• Problem to solve
Please write out the whole listing that follows exactly; the pictures stay out.

• Data for this task
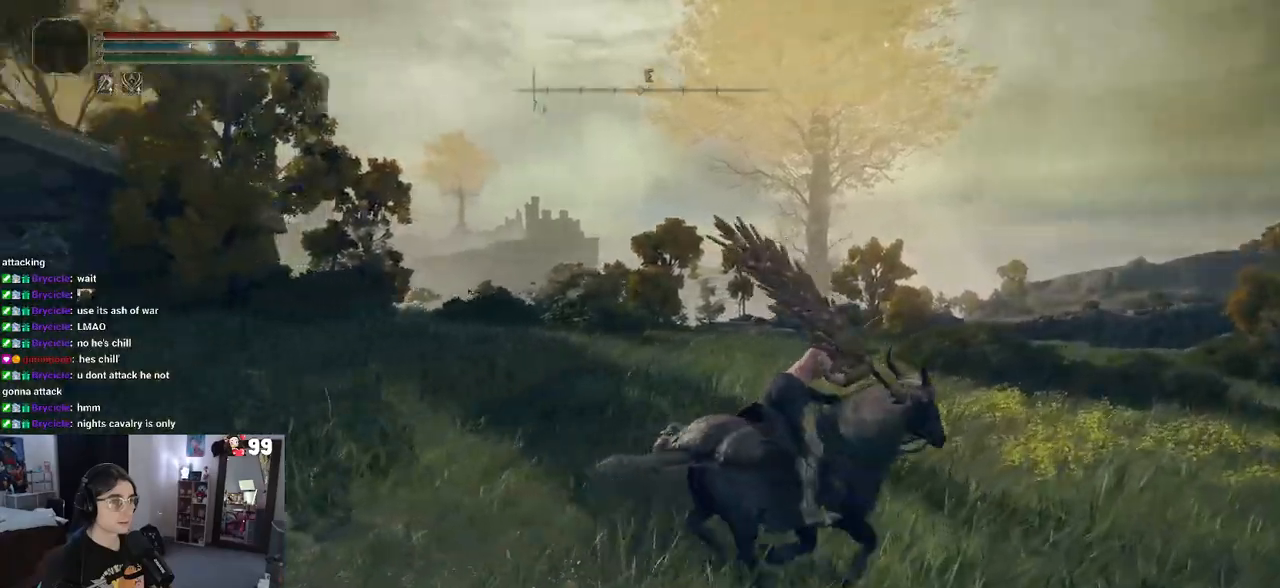
{"buttons": [], "left_stick": "up-right", "right_stick": "right", "events": [[50, "left_stick", "right"], [167, "right_stick", "center"], [417, "left_stick", "up-right"], [433, "right_stick", "right"]]}
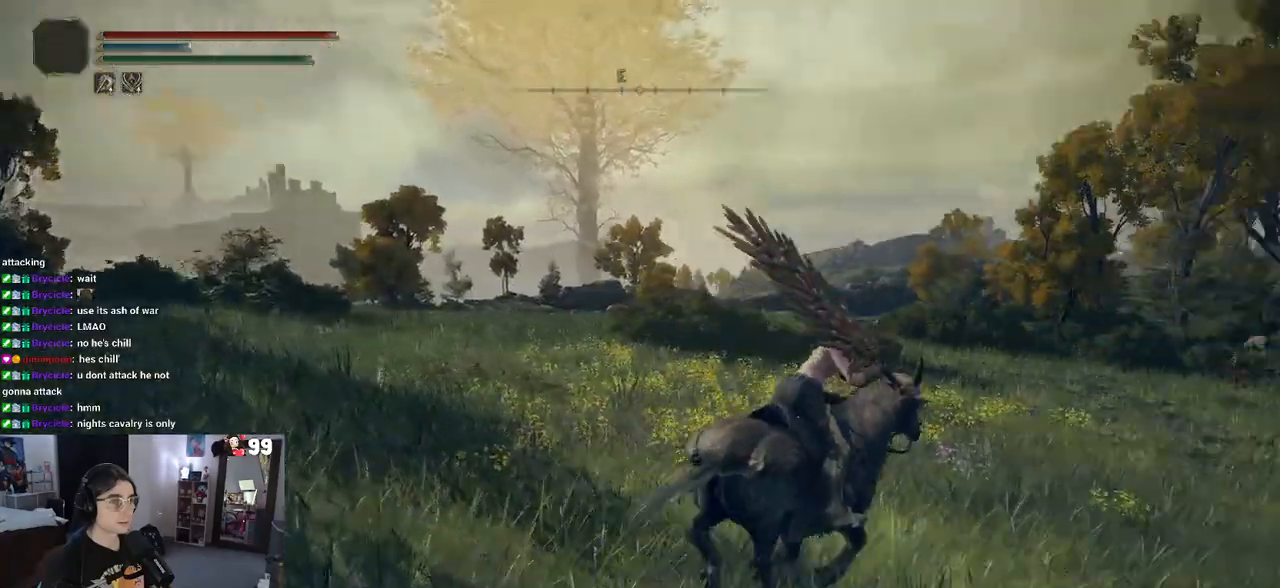
{"buttons": [], "left_stick": "up-right", "right_stick": "center", "events": [[383, "right_stick", "center"]]}
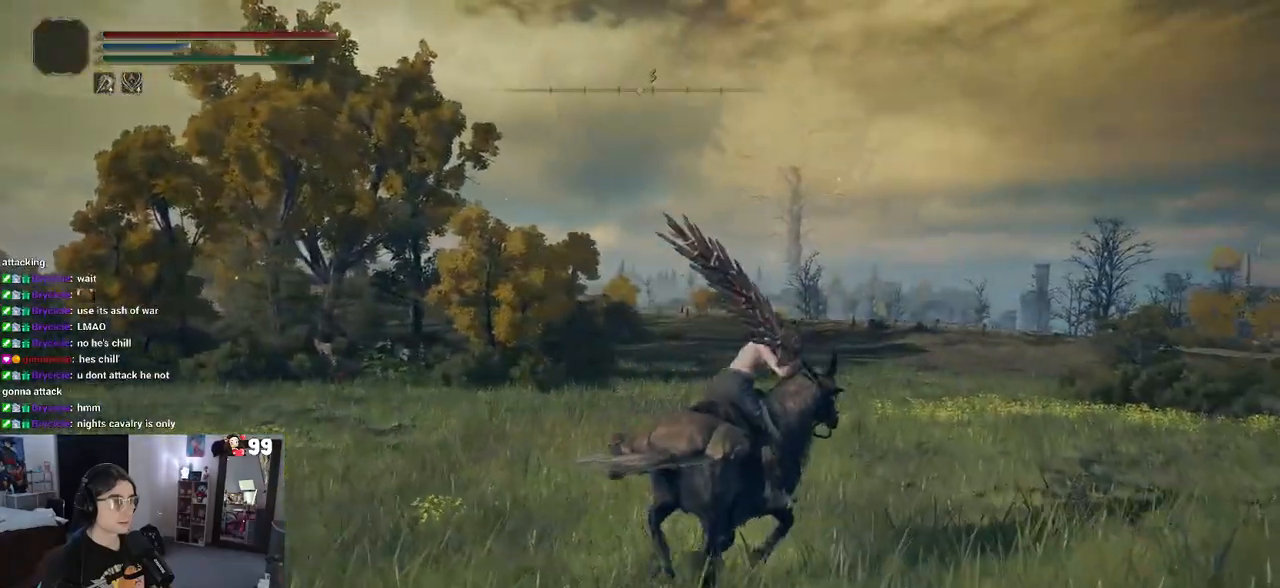
{"buttons": [], "left_stick": "up", "right_stick": "center", "events": [[200, "left_stick", "up"]]}
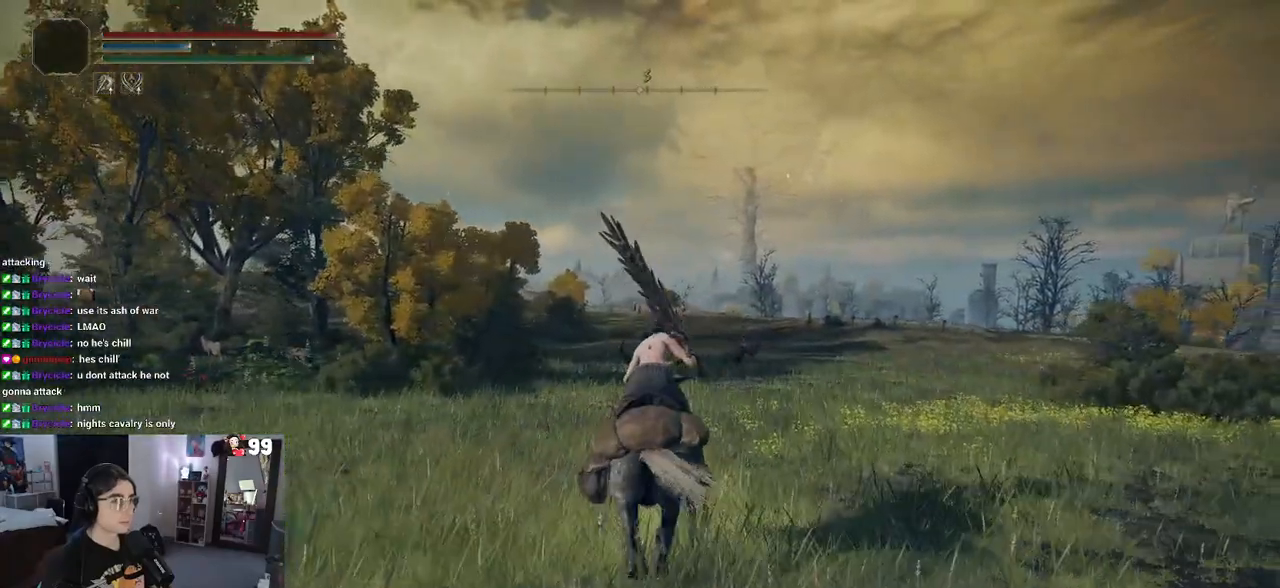
{"buttons": [], "left_stick": "up", "right_stick": "center", "events": [[217, "CIRCLE", "down"], [383, "CIRCLE", "up"]]}
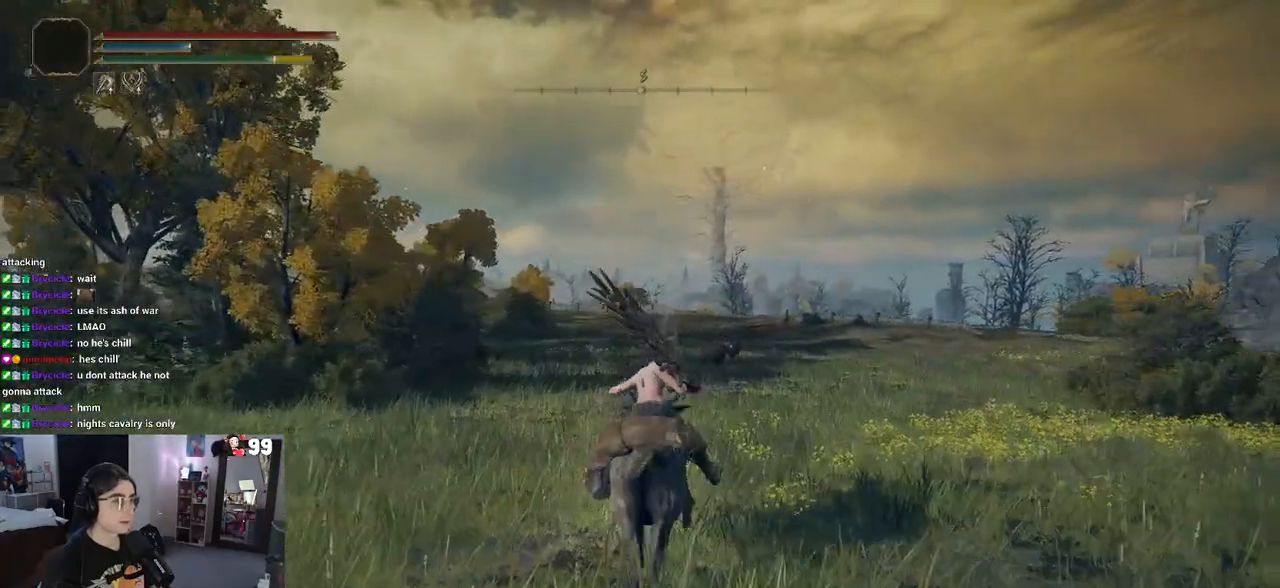
{"buttons": [], "left_stick": "up", "right_stick": "center", "events": []}
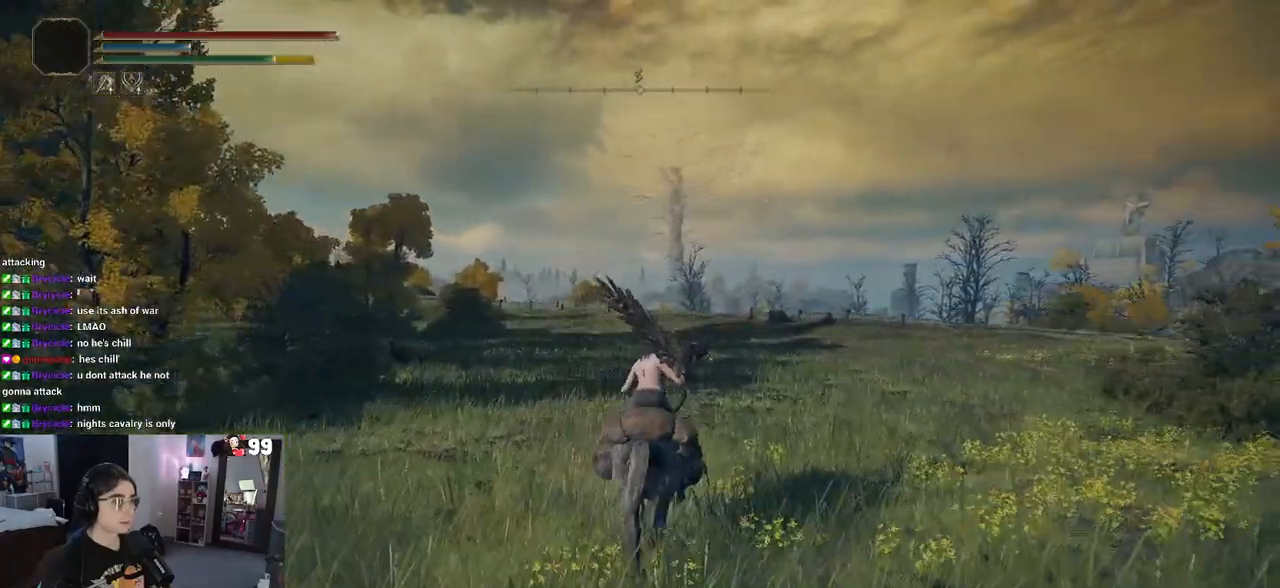
{"buttons": [], "left_stick": "up", "right_stick": "center", "events": []}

• Answer space
{"buttons": [], "left_stick": "up-right", "right_stick": "right", "events": [[50, "left_stick", "right"], [167, "right_stick", "center"], [417, "left_stick", "up-right"], [433, "right_stick", "right"]]}
{"buttons": [], "left_stick": "up-right", "right_stick": "center", "events": [[383, "right_stick", "center"]]}
{"buttons": [], "left_stick": "up", "right_stick": "center", "events": [[200, "left_stick", "up"]]}
{"buttons": [], "left_stick": "up", "right_stick": "center", "events": [[217, "CIRCLE", "down"], [383, "CIRCLE", "up"]]}
{"buttons": [], "left_stick": "up", "right_stick": "center", "events": []}
{"buttons": [], "left_stick": "up", "right_stick": "center", "events": []}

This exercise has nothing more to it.